About the Cowboys, Cowgirls & Livestock
Each rodeo competitor must be a member of the Pro Rodeo Cowboys Association (PRCA), the "NFL" of rodeo. Each year, cowboys and cowgirls compete at numerous rodeos throughout the U.S., earning points and prize money in hopes of making it to the National Finals Rodeo. Only the top competitors, the best of the best, earn the chance to compete at the National Finals.
But it’s not all about the cowboys and cowgirls. A rodeo would not be complete without the exciting stock they rope and ride. Horses, horses, and more horses; well trained and true athletes in their own right, these icons of the west carry their riders through a variety of events such as calf roping, team roping, steer wrestling, and barrel racing. These animals are owned and cared for by their riders
Cowboys test their mettle on wild bucking horses and ferocious bulls, also known as "rough stock" hoping to “hang on” for that magic eight second ride. Like the rodeo athletes, rough stock also earns the right to perform at the National Finals. Again, only the best of the best move up. These valuable animals are owned and cared for by a certified stock contractor.
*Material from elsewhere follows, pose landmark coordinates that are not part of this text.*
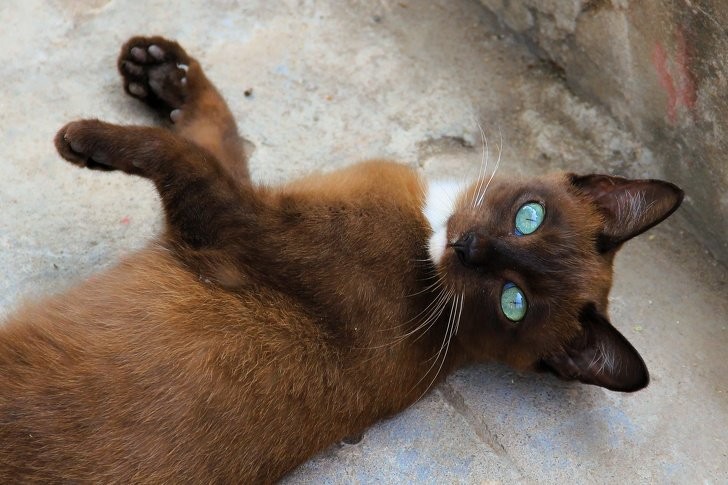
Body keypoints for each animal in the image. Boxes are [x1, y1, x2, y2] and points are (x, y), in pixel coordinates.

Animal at [0, 36, 684, 482]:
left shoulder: (232, 221)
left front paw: (85, 138)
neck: (428, 238)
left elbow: (181, 153)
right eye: (529, 217)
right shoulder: (250, 197)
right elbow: (213, 129)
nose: (468, 247)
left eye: (512, 302)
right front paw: (159, 69)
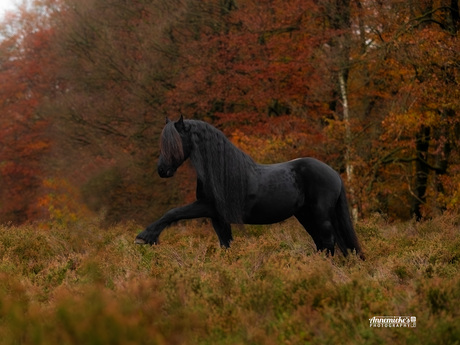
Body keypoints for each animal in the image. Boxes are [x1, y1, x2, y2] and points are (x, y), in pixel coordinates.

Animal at [135, 116, 364, 258]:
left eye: (174, 143)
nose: (162, 170)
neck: (222, 171)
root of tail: (334, 174)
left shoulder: (207, 206)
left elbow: (173, 212)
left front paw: (145, 237)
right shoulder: (217, 218)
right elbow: (226, 244)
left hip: (320, 215)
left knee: (328, 242)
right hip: (306, 216)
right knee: (324, 243)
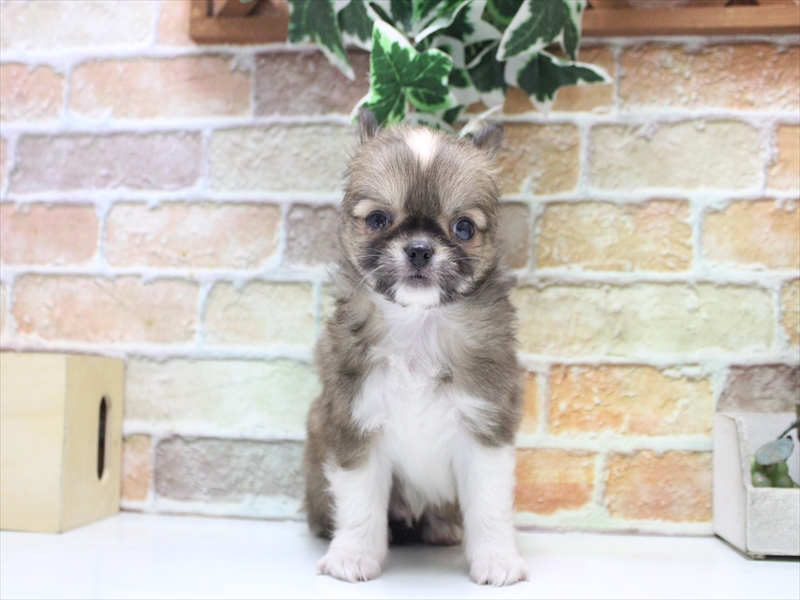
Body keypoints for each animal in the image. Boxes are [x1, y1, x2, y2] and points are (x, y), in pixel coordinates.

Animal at [303, 109, 528, 586]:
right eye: (378, 220)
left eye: (463, 228)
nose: (421, 250)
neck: (418, 330)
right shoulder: (356, 421)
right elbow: (360, 502)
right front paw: (353, 556)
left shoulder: (485, 424)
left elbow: (488, 505)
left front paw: (497, 559)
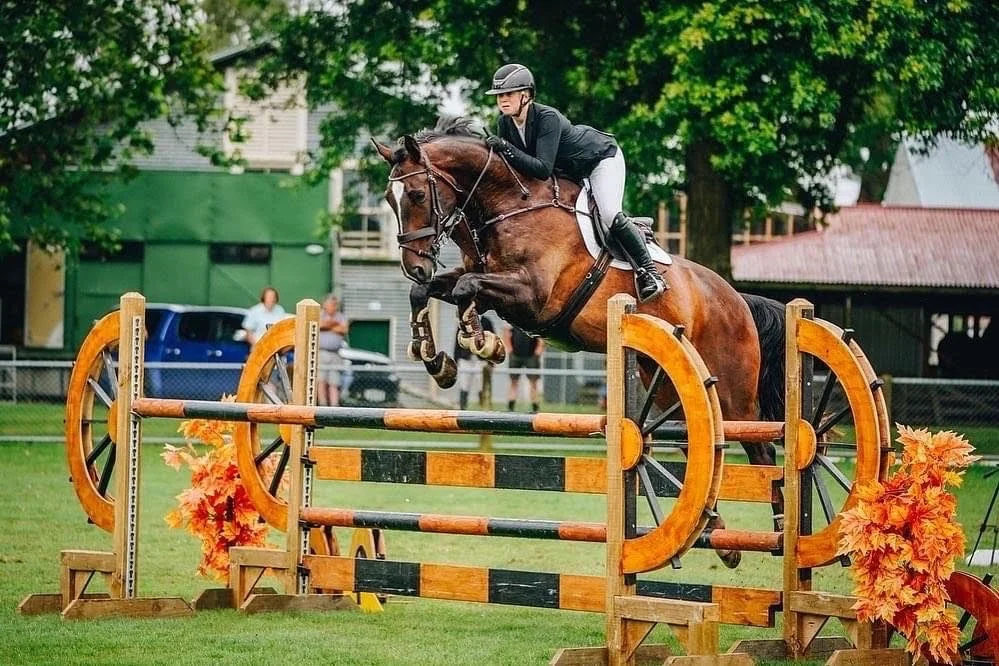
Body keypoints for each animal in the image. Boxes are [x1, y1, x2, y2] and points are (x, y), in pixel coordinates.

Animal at [372, 117, 786, 567]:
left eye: (416, 194)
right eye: (389, 199)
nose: (414, 266)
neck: (508, 205)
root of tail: (737, 298)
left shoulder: (531, 296)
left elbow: (468, 289)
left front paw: (482, 342)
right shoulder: (486, 284)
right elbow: (431, 292)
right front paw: (436, 359)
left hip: (731, 392)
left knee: (761, 450)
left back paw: (780, 531)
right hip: (664, 381)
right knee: (699, 445)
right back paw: (717, 534)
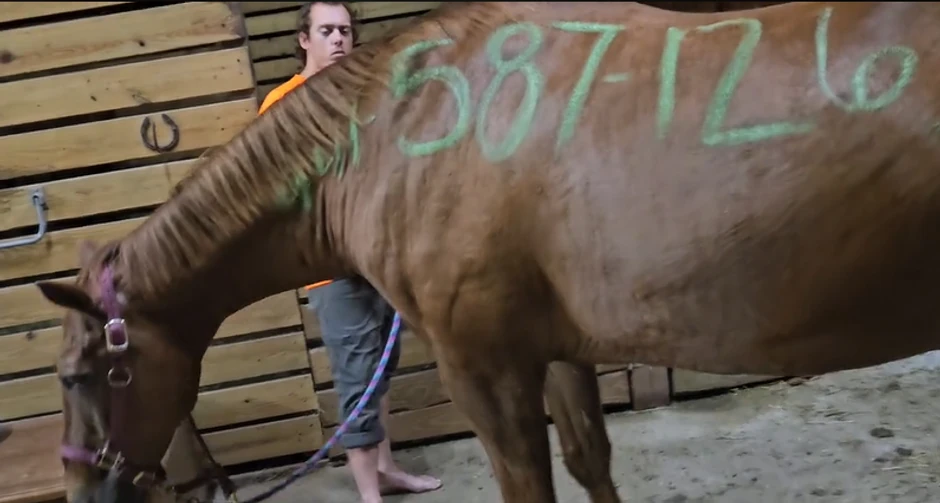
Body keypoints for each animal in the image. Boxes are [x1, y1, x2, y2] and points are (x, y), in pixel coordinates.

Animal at [33, 1, 940, 502]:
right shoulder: (561, 348)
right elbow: (590, 459)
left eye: (80, 376)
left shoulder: (485, 369)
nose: (82, 490)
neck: (392, 135)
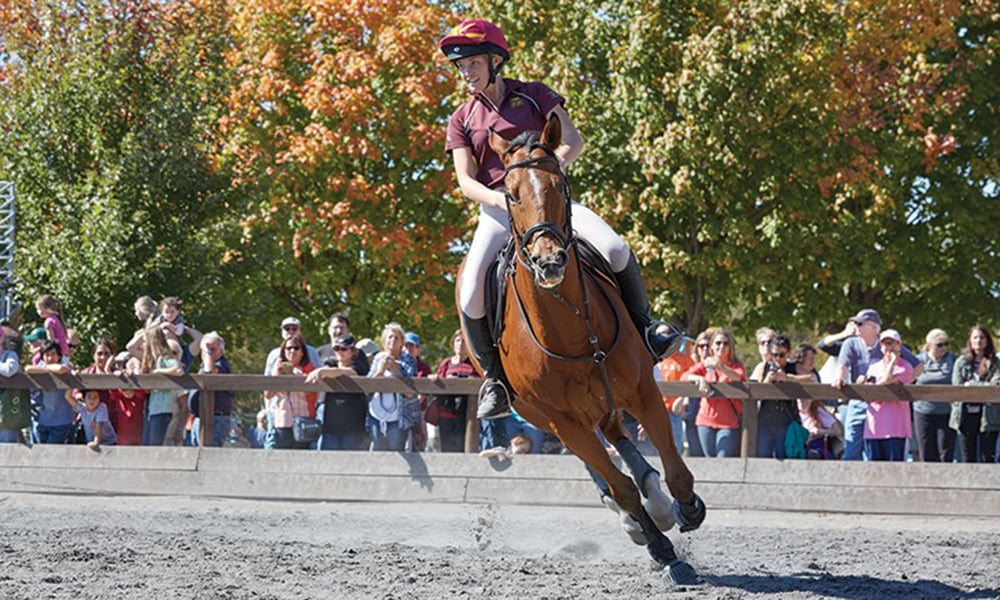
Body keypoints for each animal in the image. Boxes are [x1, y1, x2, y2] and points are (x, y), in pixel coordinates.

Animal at [458, 115, 704, 584]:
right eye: (510, 194)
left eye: (560, 184)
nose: (549, 262)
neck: (572, 330)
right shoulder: (562, 420)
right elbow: (620, 487)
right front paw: (663, 552)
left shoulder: (643, 390)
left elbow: (676, 471)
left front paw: (686, 509)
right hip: (546, 416)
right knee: (604, 465)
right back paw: (641, 520)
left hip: (604, 401)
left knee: (619, 438)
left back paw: (658, 500)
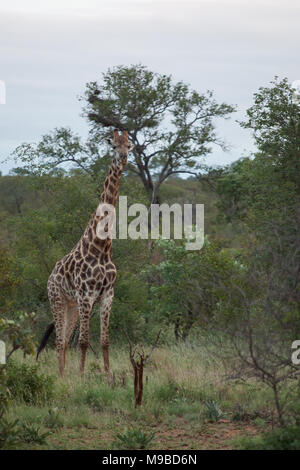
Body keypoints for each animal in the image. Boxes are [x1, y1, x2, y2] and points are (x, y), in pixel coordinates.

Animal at [37, 129, 135, 378]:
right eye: (113, 146)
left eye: (129, 145)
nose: (123, 158)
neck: (102, 246)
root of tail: (50, 276)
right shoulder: (86, 295)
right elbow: (83, 341)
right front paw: (82, 376)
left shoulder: (107, 295)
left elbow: (104, 341)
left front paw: (108, 376)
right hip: (57, 299)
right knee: (59, 341)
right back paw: (62, 377)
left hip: (71, 306)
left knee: (62, 341)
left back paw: (63, 375)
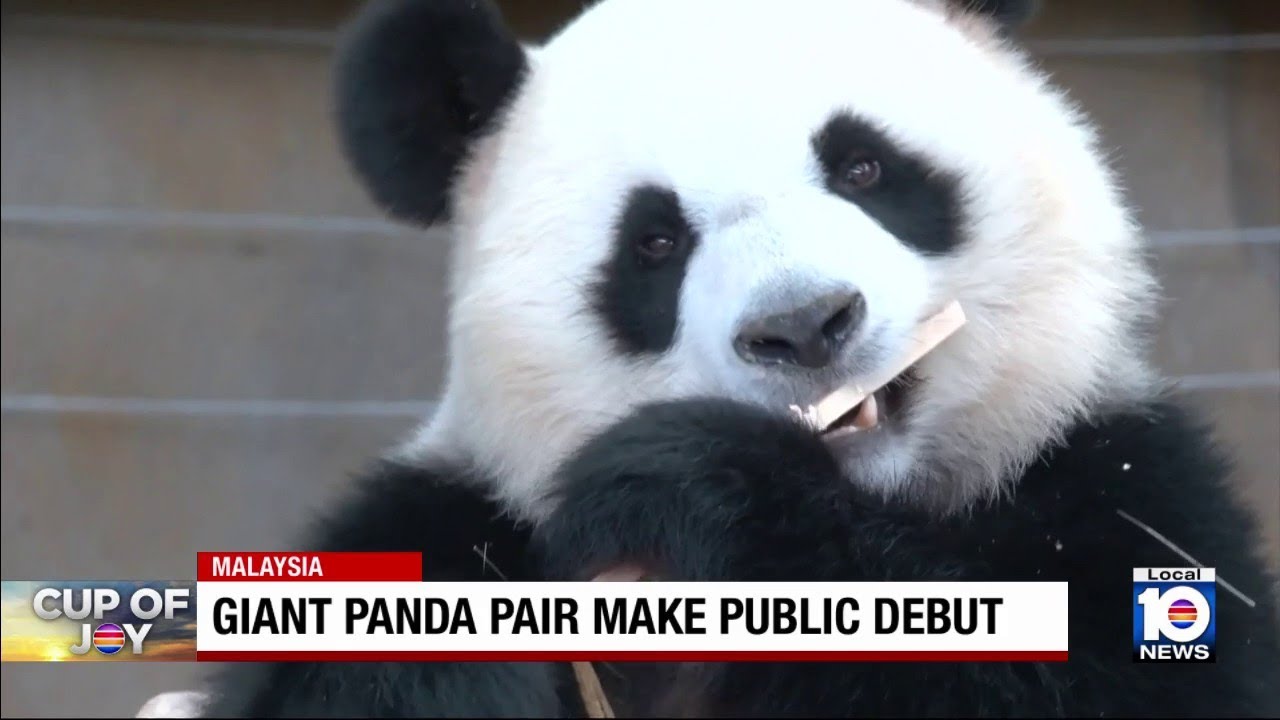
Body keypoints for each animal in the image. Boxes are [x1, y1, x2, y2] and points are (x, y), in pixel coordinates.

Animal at [200, 0, 1280, 716]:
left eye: (864, 166)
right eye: (653, 242)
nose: (804, 325)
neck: (872, 498)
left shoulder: (1120, 482)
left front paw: (697, 489)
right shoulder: (453, 512)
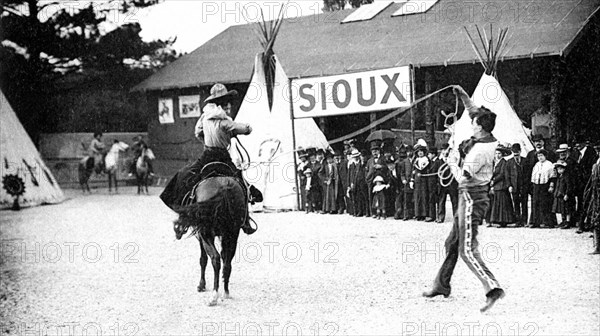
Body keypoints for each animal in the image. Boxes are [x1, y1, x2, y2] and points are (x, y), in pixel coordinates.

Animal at [172, 164, 247, 306]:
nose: (177, 230)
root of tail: (224, 186)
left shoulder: (202, 237)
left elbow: (203, 259)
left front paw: (201, 285)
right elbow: (224, 257)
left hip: (207, 234)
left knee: (215, 259)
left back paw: (214, 295)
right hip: (233, 234)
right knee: (227, 262)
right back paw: (226, 292)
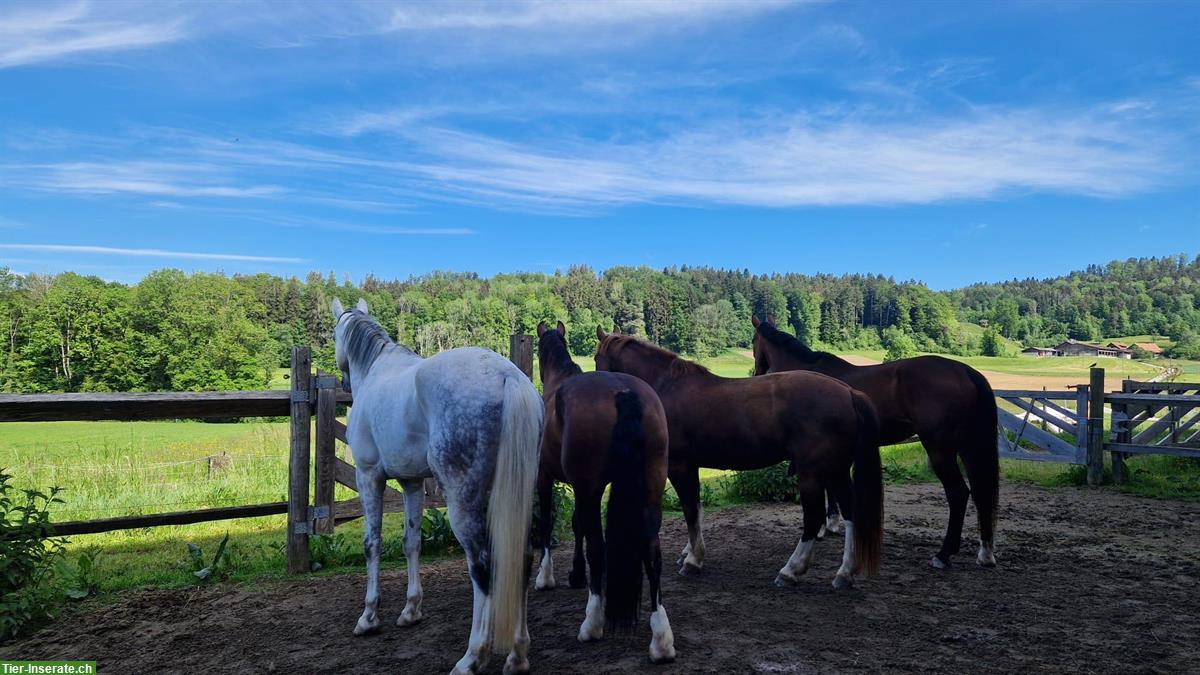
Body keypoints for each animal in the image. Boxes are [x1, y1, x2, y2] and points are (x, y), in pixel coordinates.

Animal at [331, 299, 542, 672]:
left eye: (333, 334)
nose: (342, 379)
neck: (376, 371)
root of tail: (508, 376)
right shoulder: (412, 483)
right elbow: (411, 542)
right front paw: (410, 610)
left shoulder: (369, 477)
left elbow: (372, 544)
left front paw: (368, 617)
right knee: (523, 557)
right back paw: (517, 655)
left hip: (464, 504)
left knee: (482, 567)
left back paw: (472, 657)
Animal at [535, 321, 676, 662]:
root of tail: (623, 393)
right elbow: (576, 525)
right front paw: (575, 574)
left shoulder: (548, 478)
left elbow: (548, 522)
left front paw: (546, 577)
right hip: (650, 487)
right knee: (652, 553)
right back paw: (661, 638)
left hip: (590, 487)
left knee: (598, 548)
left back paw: (593, 622)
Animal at [590, 324, 883, 583]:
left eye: (595, 358)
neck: (667, 388)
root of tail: (848, 392)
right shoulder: (692, 466)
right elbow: (696, 510)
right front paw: (691, 553)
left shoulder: (679, 466)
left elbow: (690, 511)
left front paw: (693, 560)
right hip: (836, 470)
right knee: (850, 512)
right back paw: (845, 572)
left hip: (812, 473)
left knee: (813, 519)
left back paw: (791, 571)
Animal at [748, 314, 1003, 566]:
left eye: (752, 341)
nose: (756, 374)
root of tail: (966, 371)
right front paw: (832, 523)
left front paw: (822, 527)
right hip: (968, 449)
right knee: (981, 493)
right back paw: (985, 553)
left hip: (940, 450)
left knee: (958, 494)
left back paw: (944, 554)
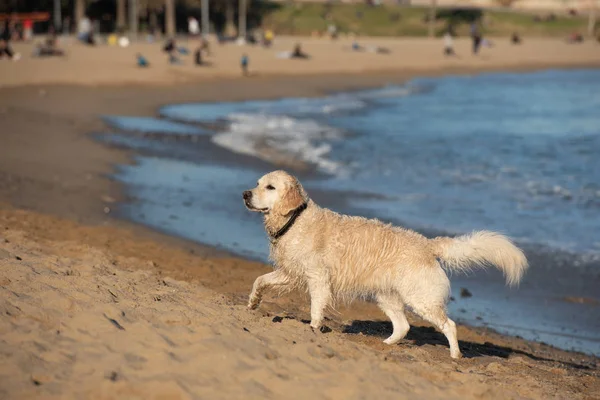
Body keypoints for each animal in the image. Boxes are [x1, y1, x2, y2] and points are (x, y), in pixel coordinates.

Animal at [241, 170, 528, 358]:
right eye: (257, 183)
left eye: (270, 187)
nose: (245, 193)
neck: (295, 219)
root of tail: (428, 244)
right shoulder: (290, 272)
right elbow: (259, 280)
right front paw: (253, 303)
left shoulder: (318, 278)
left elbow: (315, 309)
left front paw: (312, 330)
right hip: (387, 296)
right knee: (404, 327)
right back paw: (386, 344)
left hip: (421, 298)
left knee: (449, 325)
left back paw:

The names of cowboys and cowgirls who have registered to compete in this year’s Rooftop Rodeo will be provided when available. In the meantime, check out the biographies of competitors on the PRCA website.
More on the Livestock
Rough stock for the Rooftop Rodeo is provided by the Powder River Rodeo Company, owned and operated by Hank and Lori Franzen of Wright, Wyoming & D&H Cattle Company. Hank and Lori started their company in 1986, with forty horses and twenty bulls purchased from an amateur stock contractor in Kalispell, Montana. In their first year of operation they produced eleven amateur rodeos. They have since expanded to ninety professional performances a year in ten states, with Powder River Rodeo Company stock winning over 145 awards and titles. Now that’s impressive!
Roping and barrel horses are owned, trained and cared for by their riders. Companions on the road, they travel together to wherever the next rodeo may lead them and, hopefully, all the way to National Finals! As you will see, cowboys and cowgirls take good care of their horses, and for good reason.